I have a bunch of stuff running on a Virtual Private Server at a company called Linode. This instance first spooled up with Debian 5 was “stable”, and it’s currently running Debian 10. The only problem is that Debian 10 isn’t supported any more, and Debian 13 is now “stable”. At this point, I have two options:

  • I could upgrade incrementally from 10 to 11, 11 to 12, and 12 to 13, fixing all the problems that occur along the way or
  • I could do what the Linode tech support people have been begging me to do for a number of years, and spool up a new instance of Debian 13, and just transfer things one at a time to it.

I’m currently leaning towards the second option, but for two problems:

  • I would need to migrate my news spool. Last time I did that (I’m guessing sometime around 2010 or so?) I had to rebuild my overview database, which wasn’t a big deal, just that everything was kind of broken until I figured out how to do that. Also this time I’m using a new type of news spool, called a “timeCAF”. Don’t ask me what it means, I don’t recall. Only that the old way was one file for each article in each newsgroup, and this way makes files that contain multiple articles, and may or may not be “sparse” in the Linux definition of that. Which might complicate the move. I can’t seem to find any information on that yet, but I’m still looking.
  • The new Debian stable only has Mailman 3. I am currently running Mailman 2. I found a document about migrating from 2 to 3, but I think you need a computer with both installed, so I’m probably going to have to install the other one from source on one server or the other.
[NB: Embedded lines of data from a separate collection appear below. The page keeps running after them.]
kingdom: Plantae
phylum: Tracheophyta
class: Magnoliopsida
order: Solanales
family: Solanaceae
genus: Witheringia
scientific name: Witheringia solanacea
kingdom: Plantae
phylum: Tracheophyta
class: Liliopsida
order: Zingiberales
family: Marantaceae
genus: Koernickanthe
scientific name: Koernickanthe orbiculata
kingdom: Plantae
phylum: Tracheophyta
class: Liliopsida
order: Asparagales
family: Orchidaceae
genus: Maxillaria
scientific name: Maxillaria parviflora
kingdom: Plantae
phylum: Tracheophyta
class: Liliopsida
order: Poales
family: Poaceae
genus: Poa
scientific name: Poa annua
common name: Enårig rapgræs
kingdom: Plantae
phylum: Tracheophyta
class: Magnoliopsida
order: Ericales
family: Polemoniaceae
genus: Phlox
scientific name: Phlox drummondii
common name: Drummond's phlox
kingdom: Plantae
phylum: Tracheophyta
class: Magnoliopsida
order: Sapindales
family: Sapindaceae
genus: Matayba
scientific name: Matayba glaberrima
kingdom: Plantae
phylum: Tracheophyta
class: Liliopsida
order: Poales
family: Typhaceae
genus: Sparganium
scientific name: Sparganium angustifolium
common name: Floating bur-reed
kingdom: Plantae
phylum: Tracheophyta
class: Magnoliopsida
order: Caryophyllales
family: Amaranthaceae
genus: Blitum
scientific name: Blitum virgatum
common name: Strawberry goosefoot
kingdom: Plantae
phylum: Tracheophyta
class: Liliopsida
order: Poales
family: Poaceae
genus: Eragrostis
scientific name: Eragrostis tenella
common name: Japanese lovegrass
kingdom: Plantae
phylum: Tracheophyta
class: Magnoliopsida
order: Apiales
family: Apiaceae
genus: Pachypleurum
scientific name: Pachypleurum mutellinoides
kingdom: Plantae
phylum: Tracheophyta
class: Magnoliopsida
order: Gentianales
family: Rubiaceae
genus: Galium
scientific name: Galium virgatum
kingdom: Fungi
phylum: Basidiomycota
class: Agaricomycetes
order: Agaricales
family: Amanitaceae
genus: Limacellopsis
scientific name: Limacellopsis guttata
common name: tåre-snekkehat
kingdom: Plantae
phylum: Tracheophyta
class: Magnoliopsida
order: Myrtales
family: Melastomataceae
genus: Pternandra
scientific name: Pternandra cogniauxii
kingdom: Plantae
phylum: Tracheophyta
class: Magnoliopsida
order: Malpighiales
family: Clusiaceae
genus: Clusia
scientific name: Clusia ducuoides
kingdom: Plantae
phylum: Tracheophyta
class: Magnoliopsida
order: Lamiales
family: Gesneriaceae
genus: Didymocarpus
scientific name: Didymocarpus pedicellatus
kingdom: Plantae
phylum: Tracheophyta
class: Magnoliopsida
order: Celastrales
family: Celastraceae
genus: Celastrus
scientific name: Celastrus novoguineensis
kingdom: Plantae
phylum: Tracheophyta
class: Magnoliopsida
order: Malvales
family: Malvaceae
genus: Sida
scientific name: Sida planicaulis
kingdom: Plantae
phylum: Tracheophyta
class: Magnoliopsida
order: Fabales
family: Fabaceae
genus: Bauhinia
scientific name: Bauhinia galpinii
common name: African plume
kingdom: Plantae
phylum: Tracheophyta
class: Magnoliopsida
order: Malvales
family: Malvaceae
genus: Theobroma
My thought is that it’s probably better to upgrade on the old one so I don’t have to bring over any Mailman 2 cruft to the new server.

Other than that, I don’t anticipate any major trauma, just a lot of futzing around. I’ve done these upgrades in the past, and it’s usually been mostly a half a day of finding all the .dpkg-dist, .dpkg-old, and .dpkg-new files and diffing them with the corresponding config file and making whatever changes seem appropriate.